There’s been a lot of talk about us Trots, rabble, dogs and our membership of a mass social movement. I’m using ‘we’ because it’s only in the last week that I’ve officially joined Momentum, so I’m still an excitable newbie. I joined shortly after renewing my membership of the Labour party itself. I only joined Labour to vote for Jeremy Corbyn in his first leadership election (despite having been a socialist all my life), and I wouldn’t have renewed if he hadn’t been on the ballot paper this time. I’m the type of person who only joins things if I think it’s really necessary.
And now, I feel, it’s really necessary to join, and be part of what’s been derogatively termed a ‘mass social movement’.
Why? Well, it was summed up for me in a TV interview that other day. I overheard (because I no longer actively seek to listen to MSM) an interviewer asking someone if it was more important for Labour to be electable or to be a mass protest movement. This dichotomy in itself enraged me. What is democracy if a mass movement, something that people want to join and embrace, has little impact on electability? If Owen Smith, whose views are either borrowed from Jeremy Corbyn or Ed Milliband, and have the internal coherence you would expect from that mix, is deemed ‘electable’ by the Westminster literati; whilst someone who can draw crowds so large that he regularly has to do a second, outdoor gig, is regarded as a joke by some in his own party, and regularly deemed ‘unelectable.’

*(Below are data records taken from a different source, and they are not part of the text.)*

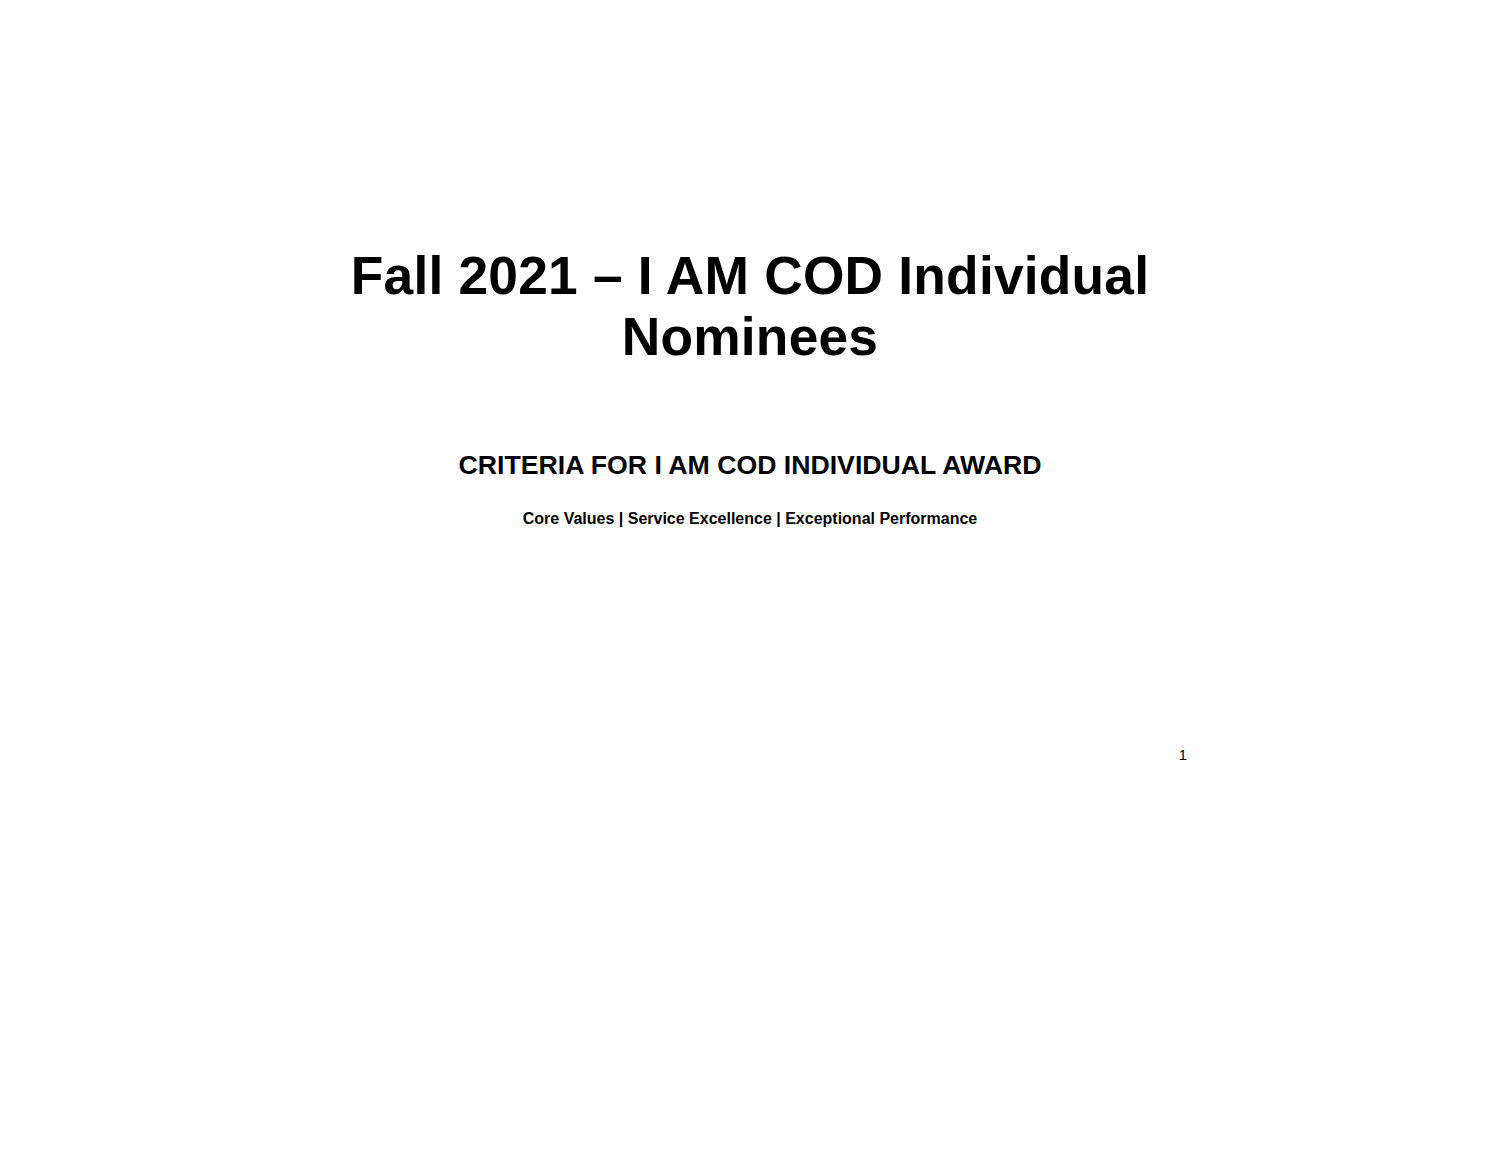Fall 2021 – I AM COD Individual Nominees
CRITERIA FOR I AM COD INDIVIDUAL AWARD
Core Values | Service Excellence | Exceptional Performance
1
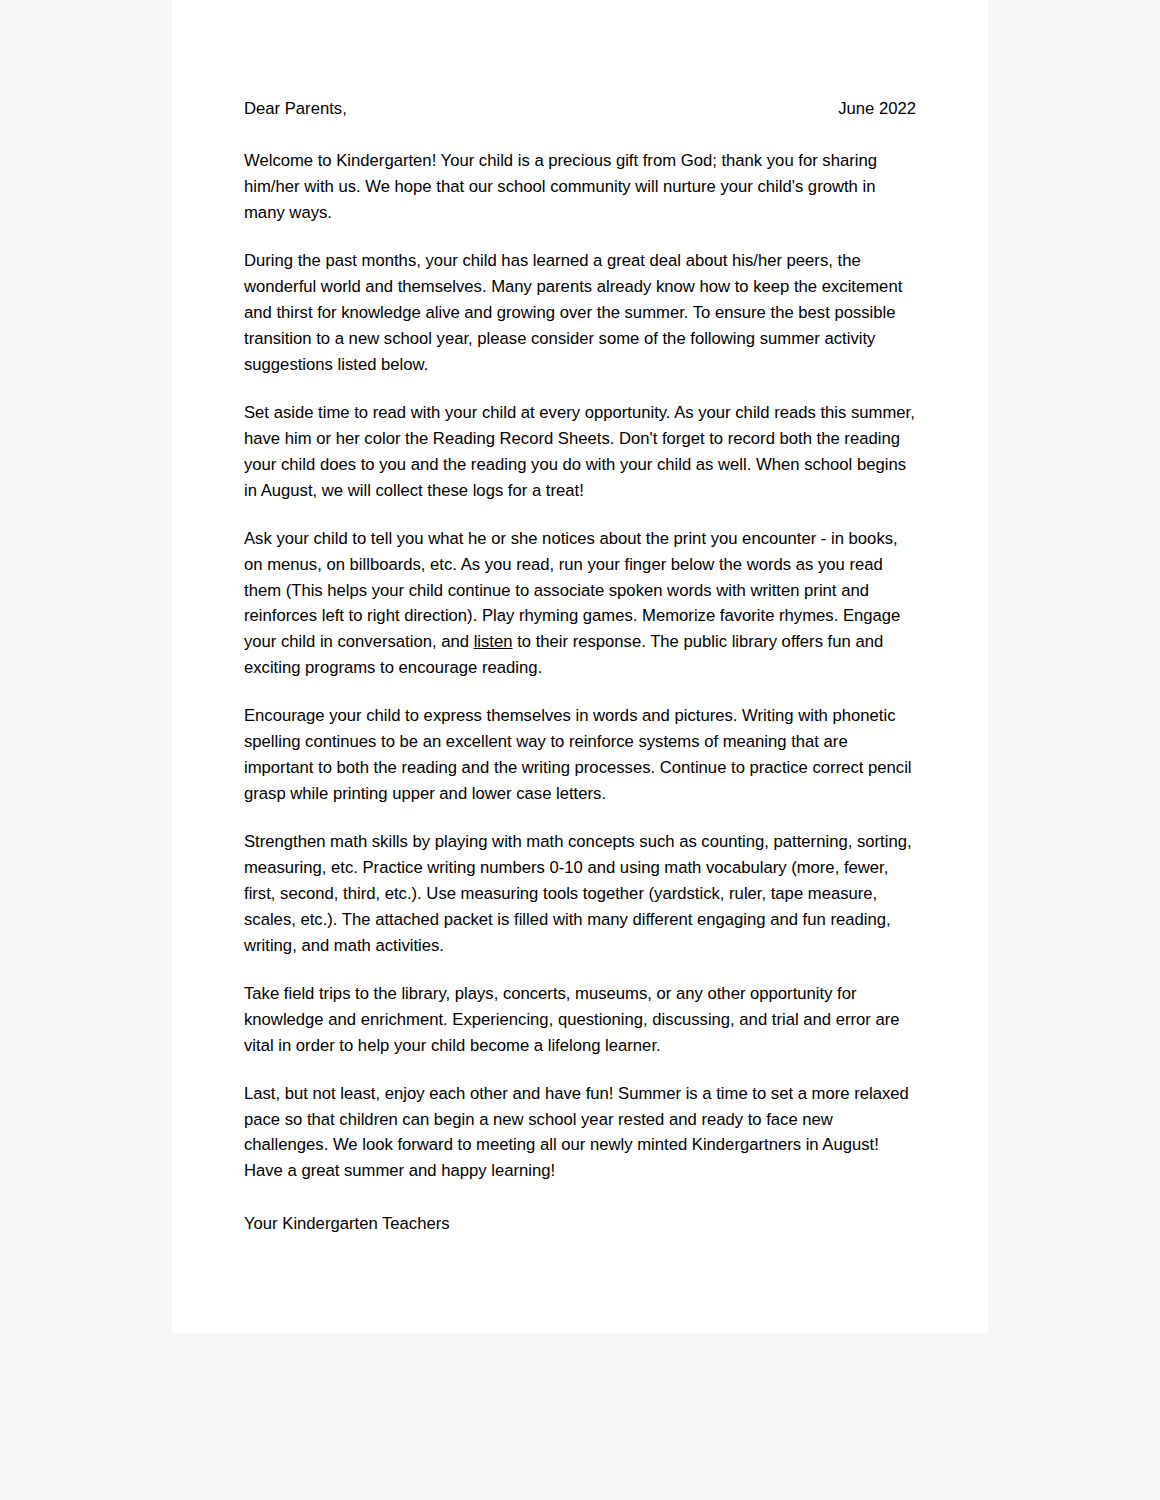Dear Parents,
June 2022
Welcome to Kindergarten! Your child is a precious gift from God; thank you for sharing him/her with us. We hope that our school community will nurture your child's growth in many ways.
During the past months, your child has learned a great deal about his/her peers, the wonderful world and themselves. Many parents already know how to keep the excitement and thirst for knowledge alive and growing over the summer. To ensure the best possible transition to a new school year, please consider some of the following summer activity suggestions listed below.
Set aside time to read with your child at every opportunity. As your child reads this summer, have him or her color the Reading Record Sheets. Don't forget to record both the reading your child does to you and the reading you do with your child as well. When school begins in August, we will collect these logs for a treat!
Ask your child to tell you what he or she notices about the print you encounter - in books, on menus, on billboards, etc. As you read, run your finger below the words as you read them (This helps your child continue to associate spoken words with written print and reinforces left to right direction). Play rhyming games. Memorize favorite rhymes. Engage your child in conversation, and listen to their response. The public library offers fun and exciting programs to encourage reading.
Encourage your child to express themselves in words and pictures. Writing with phonetic spelling continues to be an excellent way to reinforce systems of meaning that are important to both the reading and the writing processes. Continue to practice correct pencil grasp while printing upper and lower case letters.
Strengthen math skills by playing with math concepts such as counting, patterning, sorting, measuring, etc. Practice writing numbers 0-10 and using math vocabulary (more, fewer, first, second, third, etc.). Use measuring tools together (yardstick, ruler, tape measure, scales, etc.). The attached packet is filled with many different engaging and fun reading, writing, and math activities.
Take field trips to the library, plays, concerts, museums, or any other opportunity for knowledge and enrichment. Experiencing, questioning, discussing, and trial and error are vital in order to help your child become a lifelong learner.
Last, but not least, enjoy each other and have fun! Summer is a time to set a more relaxed pace so that children can begin a new school year rested and ready to face new challenges. We look forward to meeting all our newly minted Kindergartners in August! Have a great summer and happy learning!
Your Kindergarten Teachers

We are living through politically and socially turbulent times. There’s a lot of talk about how people are disaffected with politics, and with politicians. That they are turning to ‘extreme’ forms of politics, and charismatic leaders. Often this talk is followed by a list, and Corbyn’s name put alongside Farage, Trump, and other so-called populist politicians. But us ‘Corbynistas’ are different. We are not following because we think Jeremy Corbyn is someone we would like to have a drink with down the pub whilst quietly airing our non-politically correct views about immigration. We are not following because it’s fashionable, or because we don’t normally see the relevance of politics in our lives. We are not following because the leader delights the media by saying things which were until now considered offensive and unspeakable in polite society. We want a return to old Labour-party values, where each person was regarded as equal, and where a mass movement based on sound principles, articulated carefully and in a reasoned way, can challenge mainstream views.
This is how progress has been made in the past. Things change because people come together to create societies where it is acceptable to be different, to have different views, and sometimes for those views to prevail. I want my (Labour) MP to realise that it’s not OK for her to rely on my vote, and then vote with the Tory government when she herself feels that’s it OK. I want her to think about the views of her constituency when using her vote for a party leader, rather than telling me that she herself thinks it’s time we had a woman, so that’s the way she is voting. I want her to send me a regular email, as my MEP has done each month, to explain what she’s doing and how she’s voted, and ask me to get in touch if I’d like to talk about policy. Because that’s not happening, because my vote in a safe Labour seat seems to be being taken for granted, and because I can see many people like myself who want these things to change. That’s why I’ve joined a mass movement.